The press release added that the national carrier introduced an alternate cloud service to run its regular operational activities.

In February, the German flag carrier Lufthansa came under a cyber attack, causing its IT system to go down, disrupting flight operations. It left thousands of passengers stranded at Frankfurt airport.

A day after the Lufthansa incident, the websites of at least three airports in Germany – Dusseldorf, Nuremberg and Dortmund – went offline, which was blamed on hacking as well, according to global media reports.

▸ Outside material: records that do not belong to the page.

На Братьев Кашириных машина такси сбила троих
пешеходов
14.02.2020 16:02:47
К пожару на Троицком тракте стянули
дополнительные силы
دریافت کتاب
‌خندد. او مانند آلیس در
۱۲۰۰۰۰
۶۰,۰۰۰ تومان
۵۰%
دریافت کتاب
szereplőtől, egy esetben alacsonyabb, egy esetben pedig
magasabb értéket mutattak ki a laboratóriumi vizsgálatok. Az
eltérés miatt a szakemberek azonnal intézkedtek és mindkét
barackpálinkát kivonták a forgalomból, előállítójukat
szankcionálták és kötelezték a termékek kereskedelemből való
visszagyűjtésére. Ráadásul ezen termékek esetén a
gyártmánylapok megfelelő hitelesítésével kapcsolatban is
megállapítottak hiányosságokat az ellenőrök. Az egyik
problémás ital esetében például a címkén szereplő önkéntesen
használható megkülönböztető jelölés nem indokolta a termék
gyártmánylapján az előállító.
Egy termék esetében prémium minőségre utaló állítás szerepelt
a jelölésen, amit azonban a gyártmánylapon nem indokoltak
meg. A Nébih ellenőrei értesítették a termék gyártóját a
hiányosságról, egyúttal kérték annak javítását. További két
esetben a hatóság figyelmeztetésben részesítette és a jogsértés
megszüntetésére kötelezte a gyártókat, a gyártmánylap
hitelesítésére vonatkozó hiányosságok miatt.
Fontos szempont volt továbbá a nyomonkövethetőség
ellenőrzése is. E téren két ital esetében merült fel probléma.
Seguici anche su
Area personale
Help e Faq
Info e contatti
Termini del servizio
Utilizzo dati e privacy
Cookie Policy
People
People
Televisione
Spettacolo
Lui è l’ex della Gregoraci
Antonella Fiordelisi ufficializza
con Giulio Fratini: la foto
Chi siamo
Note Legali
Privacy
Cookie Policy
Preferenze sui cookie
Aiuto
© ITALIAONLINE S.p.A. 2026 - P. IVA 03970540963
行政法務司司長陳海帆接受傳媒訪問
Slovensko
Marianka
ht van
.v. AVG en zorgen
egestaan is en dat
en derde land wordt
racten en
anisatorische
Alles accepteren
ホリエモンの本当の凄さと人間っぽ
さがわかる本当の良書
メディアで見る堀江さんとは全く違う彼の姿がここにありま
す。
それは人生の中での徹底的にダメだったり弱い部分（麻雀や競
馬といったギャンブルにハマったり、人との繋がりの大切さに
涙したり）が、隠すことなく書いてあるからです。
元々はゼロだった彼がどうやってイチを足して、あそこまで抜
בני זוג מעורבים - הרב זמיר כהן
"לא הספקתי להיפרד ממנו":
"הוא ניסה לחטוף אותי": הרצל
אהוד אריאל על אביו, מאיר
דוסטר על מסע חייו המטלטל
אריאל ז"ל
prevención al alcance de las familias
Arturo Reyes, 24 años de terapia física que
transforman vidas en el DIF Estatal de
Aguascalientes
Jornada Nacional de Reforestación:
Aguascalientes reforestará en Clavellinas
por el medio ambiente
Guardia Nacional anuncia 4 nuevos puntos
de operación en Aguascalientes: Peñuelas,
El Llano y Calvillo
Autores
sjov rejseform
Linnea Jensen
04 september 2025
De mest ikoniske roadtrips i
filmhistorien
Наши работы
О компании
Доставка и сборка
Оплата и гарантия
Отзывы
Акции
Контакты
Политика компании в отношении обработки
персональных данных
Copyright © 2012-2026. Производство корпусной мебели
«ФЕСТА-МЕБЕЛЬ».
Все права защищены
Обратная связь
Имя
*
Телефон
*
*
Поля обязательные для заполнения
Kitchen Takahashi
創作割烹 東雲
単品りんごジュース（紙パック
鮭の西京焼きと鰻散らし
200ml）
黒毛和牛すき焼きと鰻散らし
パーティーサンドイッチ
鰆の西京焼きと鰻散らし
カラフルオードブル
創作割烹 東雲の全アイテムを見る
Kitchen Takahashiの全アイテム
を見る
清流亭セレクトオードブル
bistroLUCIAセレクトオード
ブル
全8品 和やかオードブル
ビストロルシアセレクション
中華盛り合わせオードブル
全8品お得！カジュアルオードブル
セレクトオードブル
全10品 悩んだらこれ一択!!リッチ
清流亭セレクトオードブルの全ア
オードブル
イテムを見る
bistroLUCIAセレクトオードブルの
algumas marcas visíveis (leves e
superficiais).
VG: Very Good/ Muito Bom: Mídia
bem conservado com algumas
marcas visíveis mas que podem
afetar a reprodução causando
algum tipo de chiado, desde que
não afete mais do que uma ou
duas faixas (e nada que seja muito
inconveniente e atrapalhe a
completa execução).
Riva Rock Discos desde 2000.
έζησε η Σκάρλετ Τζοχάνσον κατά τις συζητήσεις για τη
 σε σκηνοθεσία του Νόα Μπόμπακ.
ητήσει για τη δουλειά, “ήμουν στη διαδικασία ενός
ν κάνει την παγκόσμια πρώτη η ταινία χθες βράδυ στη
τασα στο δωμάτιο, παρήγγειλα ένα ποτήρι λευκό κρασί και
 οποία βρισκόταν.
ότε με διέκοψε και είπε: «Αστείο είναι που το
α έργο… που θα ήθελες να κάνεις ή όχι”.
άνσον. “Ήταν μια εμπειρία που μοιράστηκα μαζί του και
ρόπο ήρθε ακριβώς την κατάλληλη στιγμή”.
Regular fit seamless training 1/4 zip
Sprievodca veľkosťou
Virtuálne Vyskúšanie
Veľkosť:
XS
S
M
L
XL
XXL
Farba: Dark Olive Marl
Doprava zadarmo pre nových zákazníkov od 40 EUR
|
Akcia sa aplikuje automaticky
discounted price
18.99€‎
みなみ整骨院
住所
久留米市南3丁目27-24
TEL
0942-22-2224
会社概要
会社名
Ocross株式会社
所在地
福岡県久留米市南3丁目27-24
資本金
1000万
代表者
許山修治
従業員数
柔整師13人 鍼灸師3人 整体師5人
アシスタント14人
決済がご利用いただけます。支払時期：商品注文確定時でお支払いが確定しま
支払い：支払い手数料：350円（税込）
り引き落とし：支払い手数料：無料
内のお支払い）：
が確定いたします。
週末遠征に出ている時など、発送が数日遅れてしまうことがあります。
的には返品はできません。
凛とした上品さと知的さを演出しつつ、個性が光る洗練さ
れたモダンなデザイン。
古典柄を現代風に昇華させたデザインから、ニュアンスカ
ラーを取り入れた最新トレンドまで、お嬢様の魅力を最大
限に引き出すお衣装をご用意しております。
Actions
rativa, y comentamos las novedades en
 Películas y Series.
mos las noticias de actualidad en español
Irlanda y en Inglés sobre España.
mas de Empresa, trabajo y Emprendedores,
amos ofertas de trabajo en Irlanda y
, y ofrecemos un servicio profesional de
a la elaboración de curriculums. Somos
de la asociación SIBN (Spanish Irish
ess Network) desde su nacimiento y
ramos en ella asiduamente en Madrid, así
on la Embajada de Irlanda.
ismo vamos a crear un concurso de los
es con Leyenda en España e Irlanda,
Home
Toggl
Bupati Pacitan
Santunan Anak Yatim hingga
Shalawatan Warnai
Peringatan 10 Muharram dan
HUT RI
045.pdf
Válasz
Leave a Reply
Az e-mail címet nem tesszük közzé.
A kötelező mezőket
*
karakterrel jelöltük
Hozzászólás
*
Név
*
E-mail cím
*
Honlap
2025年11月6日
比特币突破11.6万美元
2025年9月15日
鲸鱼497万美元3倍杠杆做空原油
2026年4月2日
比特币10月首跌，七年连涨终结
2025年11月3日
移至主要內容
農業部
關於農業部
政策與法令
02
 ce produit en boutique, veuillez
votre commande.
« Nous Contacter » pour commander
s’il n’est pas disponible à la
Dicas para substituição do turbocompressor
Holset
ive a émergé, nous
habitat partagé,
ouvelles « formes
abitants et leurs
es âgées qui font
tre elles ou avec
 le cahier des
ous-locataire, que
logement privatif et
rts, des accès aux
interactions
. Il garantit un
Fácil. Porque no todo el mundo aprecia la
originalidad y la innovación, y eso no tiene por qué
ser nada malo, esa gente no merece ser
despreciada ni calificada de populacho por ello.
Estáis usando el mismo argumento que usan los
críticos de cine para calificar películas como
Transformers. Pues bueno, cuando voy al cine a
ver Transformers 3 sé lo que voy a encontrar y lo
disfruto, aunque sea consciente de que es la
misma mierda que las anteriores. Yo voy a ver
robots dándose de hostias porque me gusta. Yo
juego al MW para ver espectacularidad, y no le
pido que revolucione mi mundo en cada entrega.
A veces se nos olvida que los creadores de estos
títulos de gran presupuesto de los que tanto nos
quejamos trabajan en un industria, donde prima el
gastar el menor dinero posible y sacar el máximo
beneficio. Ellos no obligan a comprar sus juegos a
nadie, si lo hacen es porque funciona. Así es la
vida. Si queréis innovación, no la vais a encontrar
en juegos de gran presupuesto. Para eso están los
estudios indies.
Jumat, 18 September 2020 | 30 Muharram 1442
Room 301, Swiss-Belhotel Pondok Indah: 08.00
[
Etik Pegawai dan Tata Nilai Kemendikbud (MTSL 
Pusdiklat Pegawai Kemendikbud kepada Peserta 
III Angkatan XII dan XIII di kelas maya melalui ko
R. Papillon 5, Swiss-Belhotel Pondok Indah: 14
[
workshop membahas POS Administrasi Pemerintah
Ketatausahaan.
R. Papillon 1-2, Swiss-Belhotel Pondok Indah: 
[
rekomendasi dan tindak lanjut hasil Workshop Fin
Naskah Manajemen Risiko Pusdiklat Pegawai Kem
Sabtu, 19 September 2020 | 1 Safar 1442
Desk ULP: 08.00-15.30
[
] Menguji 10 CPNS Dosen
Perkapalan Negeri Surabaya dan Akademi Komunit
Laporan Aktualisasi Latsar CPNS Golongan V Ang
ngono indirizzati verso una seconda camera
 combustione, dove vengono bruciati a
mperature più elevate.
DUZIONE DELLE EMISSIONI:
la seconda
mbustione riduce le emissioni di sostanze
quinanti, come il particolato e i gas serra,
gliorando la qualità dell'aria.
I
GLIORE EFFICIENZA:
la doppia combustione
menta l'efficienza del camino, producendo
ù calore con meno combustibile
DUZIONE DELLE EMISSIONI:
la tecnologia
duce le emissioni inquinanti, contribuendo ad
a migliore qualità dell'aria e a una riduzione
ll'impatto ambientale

A report by the International Federation of Airworthiness (IFA) titled ‘Airlines under attack: Faced with a rising tide of cybercrime, is our industry resilient enough to cope?’ found that there were 62 ransomware cyber-attacks on global aviation stakeholders in 2020 alone, equal to a once-a-week attack, and in 2021 new records were set with $50 million in demands made.

According to the report, aviation faces a ransomware attack every week (i.e. where an attacker gains control over all or part of an organisation’s computer system and refuses to give the system back until a ransom has been paid).

These attacks present serious threats to business continuity and often have severe financial impacts even before factoring in any ransoms paid, the cost of buybacks of data, or the costs required to take back control of internal systems. The price of ransomware mitigation measures alone is expected to cost global companies over €20 billion a year.

Though Biman Bangladesh Airlines came under attack, it did not need to suspend flight operations or delay flights, according to Biman officials.

Biman authorities did not disclose if any classified information on passengers was leaked after the cyber attack as an investigation on the incident is still going on.

According to the IFA report, there are a growing number of state-sponsored or highly organised crime syndicates capable of conducting large-scale targeted intrusions to disrupt operations and steal valuable intellectual property as well as extort money.

Airlines are an irresistible target for cybercriminals, with an estimated €1 billion lost from fraudulent websites each year.

The report also identifies the “Big 3” attacks used to target airlines, namely, fake websites, data theft and phishing.